A fountain named after the Antonines, a family of Roman emperors who built it in 160-180 A.D in the ancient city, is one of the most fascinating places to visit. In the Antonines Fountain, the natural spring water, once drawn from Ağlasun Mountain by ancient waterways, still continues to flow like a small waterfall today.

City of Gladiators

The magnificent fountain in the north of the Upper Agora is 28 meters in length and 9 meters in height. In front of the fountain, there is an 81-cubic-meter pool made of seven different colored stones. Excavation and restoration work started in the fountain in 1998, and it started operating again in 2010. Though the originals of the four sculptures unearthed during the excavations are exhibited in the Burdur Archeology Museum, their exact imitations were placed in the fountain.

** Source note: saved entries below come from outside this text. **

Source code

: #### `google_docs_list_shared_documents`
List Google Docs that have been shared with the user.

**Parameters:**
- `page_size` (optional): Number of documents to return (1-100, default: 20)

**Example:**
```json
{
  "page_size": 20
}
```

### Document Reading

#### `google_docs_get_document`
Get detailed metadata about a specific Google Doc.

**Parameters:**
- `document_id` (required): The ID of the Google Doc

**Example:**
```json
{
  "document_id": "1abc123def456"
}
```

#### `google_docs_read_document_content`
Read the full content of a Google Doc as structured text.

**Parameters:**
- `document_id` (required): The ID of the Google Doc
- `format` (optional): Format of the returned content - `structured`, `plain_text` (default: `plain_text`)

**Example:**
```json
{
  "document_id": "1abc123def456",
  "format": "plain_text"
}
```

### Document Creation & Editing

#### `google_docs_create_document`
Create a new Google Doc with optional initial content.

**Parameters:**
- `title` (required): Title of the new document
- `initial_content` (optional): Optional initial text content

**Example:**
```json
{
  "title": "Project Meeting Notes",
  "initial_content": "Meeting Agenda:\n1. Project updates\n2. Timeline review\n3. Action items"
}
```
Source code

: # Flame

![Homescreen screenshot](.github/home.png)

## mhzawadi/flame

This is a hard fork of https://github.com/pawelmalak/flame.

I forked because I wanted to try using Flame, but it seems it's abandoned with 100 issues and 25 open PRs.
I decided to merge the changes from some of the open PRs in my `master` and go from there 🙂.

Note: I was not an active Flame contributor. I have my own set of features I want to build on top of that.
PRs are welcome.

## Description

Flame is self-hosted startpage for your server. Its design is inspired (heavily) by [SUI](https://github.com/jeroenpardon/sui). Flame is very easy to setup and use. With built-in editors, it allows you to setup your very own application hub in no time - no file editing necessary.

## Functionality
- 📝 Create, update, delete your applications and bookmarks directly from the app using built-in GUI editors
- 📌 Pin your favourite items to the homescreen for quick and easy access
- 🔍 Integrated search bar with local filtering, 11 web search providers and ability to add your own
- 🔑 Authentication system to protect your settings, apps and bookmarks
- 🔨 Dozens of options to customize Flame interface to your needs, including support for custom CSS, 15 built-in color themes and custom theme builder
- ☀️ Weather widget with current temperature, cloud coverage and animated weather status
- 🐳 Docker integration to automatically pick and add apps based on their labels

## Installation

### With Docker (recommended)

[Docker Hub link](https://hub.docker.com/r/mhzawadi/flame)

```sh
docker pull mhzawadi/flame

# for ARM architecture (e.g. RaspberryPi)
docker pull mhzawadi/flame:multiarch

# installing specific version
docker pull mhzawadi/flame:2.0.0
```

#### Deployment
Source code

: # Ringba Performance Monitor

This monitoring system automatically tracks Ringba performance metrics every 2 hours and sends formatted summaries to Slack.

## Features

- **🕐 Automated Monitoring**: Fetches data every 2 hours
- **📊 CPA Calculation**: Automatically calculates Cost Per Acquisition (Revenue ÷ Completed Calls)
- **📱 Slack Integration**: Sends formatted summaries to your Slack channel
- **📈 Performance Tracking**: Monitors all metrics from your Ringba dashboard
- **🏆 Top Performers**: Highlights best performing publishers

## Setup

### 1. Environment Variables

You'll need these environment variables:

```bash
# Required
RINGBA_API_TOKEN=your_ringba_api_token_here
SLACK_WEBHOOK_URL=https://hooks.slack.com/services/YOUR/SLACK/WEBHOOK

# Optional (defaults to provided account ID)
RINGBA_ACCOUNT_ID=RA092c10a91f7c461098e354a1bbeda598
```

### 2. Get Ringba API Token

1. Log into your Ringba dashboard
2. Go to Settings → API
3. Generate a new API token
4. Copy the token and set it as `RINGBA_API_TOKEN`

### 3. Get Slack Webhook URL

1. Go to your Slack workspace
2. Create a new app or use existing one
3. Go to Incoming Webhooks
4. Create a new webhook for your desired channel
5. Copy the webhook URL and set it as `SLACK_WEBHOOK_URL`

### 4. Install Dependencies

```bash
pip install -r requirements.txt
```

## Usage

People who visit often drink water from the fountain, which is thought to have been built by Titus Flavius Severanus Neon and his wife, the most important benefactor of Sagalassos.

While 80,000 local and foreign tourists visited the ancient city of Sagalassos in 2019, this number was 42,000 in 2020 due to the negative impact of the pandemic. The 2,300-year-old Kibyra, also known as the “City of Gladiators,” draws attention with its gigantic monumental structures. The city is home to Turkey’s longest ancient friezes depicting the gladiators.

65,000 people visited

The city has a stadium with a capacity of 10,000 people, built in the Roman and Byzantine architectural traditions. Apart from the late Roman bath, agoras, main street, a huge theater for 9,000 people and underground chamber tombs, it is also home to an orchestra section covered with Medusa mosaic, which is unique in the world. The ancient city, which entered the UNESCO World Heritage Tentative List in 2016, welcomed 15,000 people in 2019 and 22,000 people in 2020.

Located 13 kilometers away from Burdur, İnsuyu Cave is a 597-meter horizontal cave that opened to tourism in 1965 on the Burdur-Antalya highway. The stalactites and stalagmites, which were formed as a result of the melting and erosion of the Karstic structure over time, attract the attention of visitors the most. Around 114,000 people visited the caves in 2019, but due to the negative impact of the pandemic, the caves entertained some 65,000 people last year.